» **What you have to do**
Please copy exactly the lines that run from the start of the entries to the line containing "инет ниче не нашел, запрет работает", inclusive.
--------
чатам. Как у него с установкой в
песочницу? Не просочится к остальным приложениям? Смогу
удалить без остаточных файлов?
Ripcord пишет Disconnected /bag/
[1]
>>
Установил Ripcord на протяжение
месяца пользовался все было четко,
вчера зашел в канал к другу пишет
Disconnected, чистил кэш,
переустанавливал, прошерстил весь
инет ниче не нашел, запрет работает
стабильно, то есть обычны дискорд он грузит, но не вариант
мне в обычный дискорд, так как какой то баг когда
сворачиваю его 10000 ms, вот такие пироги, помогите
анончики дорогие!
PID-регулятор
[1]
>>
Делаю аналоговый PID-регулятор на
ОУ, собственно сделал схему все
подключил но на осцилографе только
--------
» **Result for this exercise**
чатам. Как у него с установкой в
песочницу? Не просочится к остальным приложениям? Смогу
удалить без остаточных файлов?
Ripcord пишет Disconnected /bag/
[1]
>>
Установил Ripcord на протяжение
месяца пользовался все было четко,
вчера зашел в канал к другу пишет
Disconnected, чистил кэш,
переустанавливал, прошерстил весь
инет ниче не нашел, запрет работает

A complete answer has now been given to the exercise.